Montag, 13. März 2017

Cogadh na Saoirse

Vergeltungsfeuer

Mo ghrá é Hitler, Hitler mon amour, wird unter der irischen Friedhofserde gemurmelt, aber das ist Totengewäsch und weiter nicht ernst zu nehmen. Ein Ire wird allerdings aus seinem Blickwinkel nicht Hitler oder Stalin – mit beiden ist er kaum in Berührung gekommen -, sondern Cromwell als den übelsten Menschenschlächter der Geschichte ansehen. Die Auswirkung der sogenannten Rückeroberung Irlands Mitte des siebzehnten Jahrhunderts auf die irische Bevölkerung waren harsch, die Schätzungen der Bevölkerungsreduktion sind unscharf und erreichen einen Höchstwert von 80 Prozent. Die Große Hungersnot, Gorta Mór, Mitte 19. Jahrhundert forderte erneut rund 20 Prozent der Bevölkerung. In der Summe ergibt sich der, allerdings auf einer unzulässigen Rechenoperation beruhende Wert von 100 Prozent. Der Ausbruch des Hungers ist den englischen Herren des Landes nicht unmittelbar zuzurechnen, wohl aber gilt der Vorwurf massiv unterlassener Hilfeleistung.

Sprechende Namen sagen nur selten die Wahrheit. Mr. Squirrel etwa war nicht etwa besonders eilfertig und behende, sondern, entgegen allem, was man vermuten konnte, ein finsterer und schwerfälliger Riese. Der Ladenbesitzer in Clarahill Mr. O’Hare, was nichts anderes heißt als Grandchild of the Angry Man, erweist sich als ausgesprochen leutselig und bald schon ist der wandernde Dichter mit ihm in ein langes Gespräch über Newtons Gravitationslehre verwickelt. O’Hare ist es auch, der ihn auf die Übernachtungsmöglichkeiten bei den Ashburys hinweist. Die Ashburys sind aber tatsächlich wie die unter Asche vergrabenen Trümmer des englischen Kolonialismus in Irland.  

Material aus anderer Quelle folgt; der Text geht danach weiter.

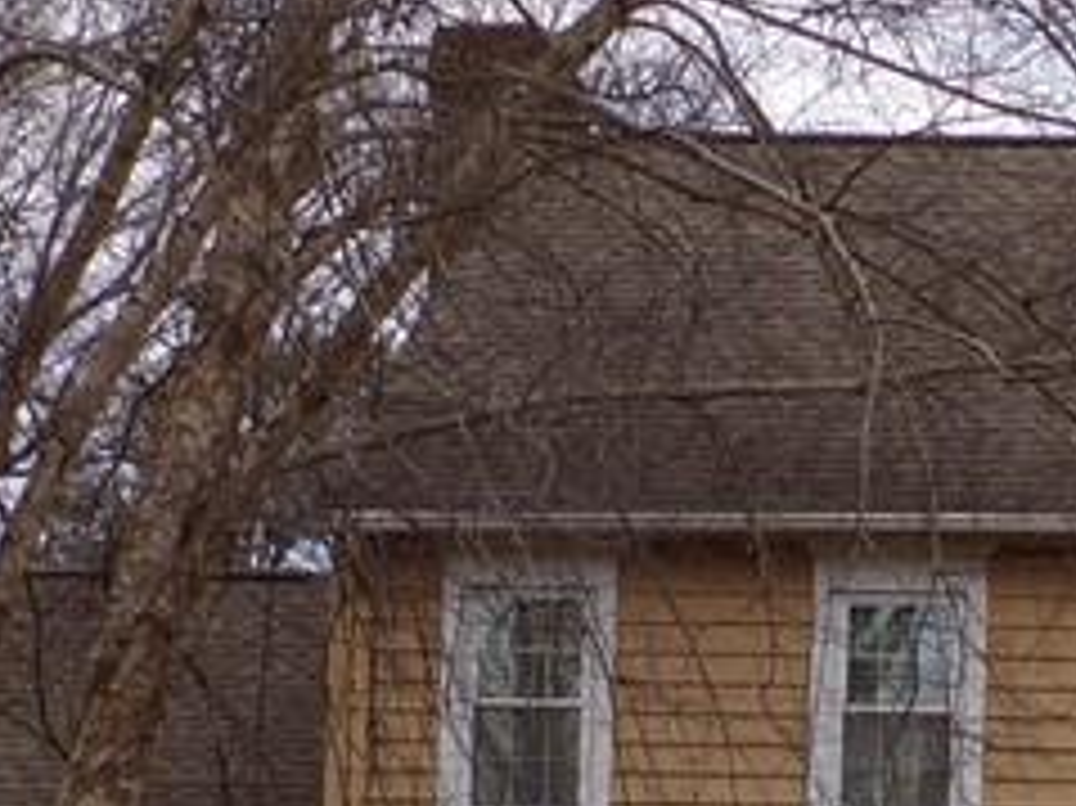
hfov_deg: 13.9
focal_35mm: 137
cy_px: 1117
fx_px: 4256
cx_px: 1324
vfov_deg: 10.5
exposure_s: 1/480
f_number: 4.6
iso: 80
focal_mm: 5.8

Mrs. Ashbury wußte, als sie 1946 heiratete und dann mit ihrem Mann nach Irland übersiedelte, nach eigenem Bekunden von den irischen Dingen gar nichts. Ihr Mann habe sich zu den irischen Verhältnissen grundsätzlich nicht geäußert, obwohl er als Kind den Befreiungskrieg (Cogadh na Saoirse) selbst erlebt und schreckliche Dinge gesehen hatte. Er hätte sich nicht äußern können, ohne zu urteilen, ein Urteil aber wollte er sich nicht anmaßen. Nur weniges habe sie sich im Verlauf der Jahre zusammenreimen können. An die dreihundert von den Engländern in Irland bewohnte Herrenhäuser und Landschlösser waren während des Krieges niedergebrannt worden, darunter auch das nur wenige Meilen vom Anwesen der Ashburys entfernte Haus der Randolphs. Das Niederbrennen der Häuser, die sogenannten Vergeltungsfeuer, galten als das wirksamste Mittel zur Ausräucherung und Vertreibung der mit der verhaßten englischen Staatsmacht, sei es zu Recht oder zu Unrecht, identifizierten Familien. An Personen haben sich die Aufständischen nie vergriffen. Das Haus der Ashburys wurde nicht niedergebrannt und macht gleichwohl einen völlig erloschenen Eindruck wie nach einem großen Feuer.

Zu Recht oder zu Unrecht. Das moderne Rechtsverständnis kennt dem Grundsatz nach keine Schuld, die über die des Einzelnen hinausgeht, ein Grundsatz, der in traditionellen Clangesellschaften so unbekannt wie unverständlich war und der auch heute noch in Kriegs- und Krisenzeiten einen schweren Stand hat. Die Ashburys sind die denkbar Unschuldigsten, und doch fällt der Schatten der Schuld auch auf sie. Wenn sich unverschuldete Schuld über eingeborene Unschuld legt, ist der Weg in die Heiligkeit vorgezeichnet, zumal wenn, wie wir erfahren, das Leben der Ashburys Tag für Tag noch unschuldiger wird. Unbewußt übt Mrs. Ashbury schon den heiligen Zustand, indem sie zwischen den am Bibliotheksplafond angebrachten raschelnden Samenbehälter wie zum Himmel auffahrend zur Hälfte verschwand, und selbst dem Dichter ist, als würde er im Hause der Ashburys über einem Quecksilbersee schweben.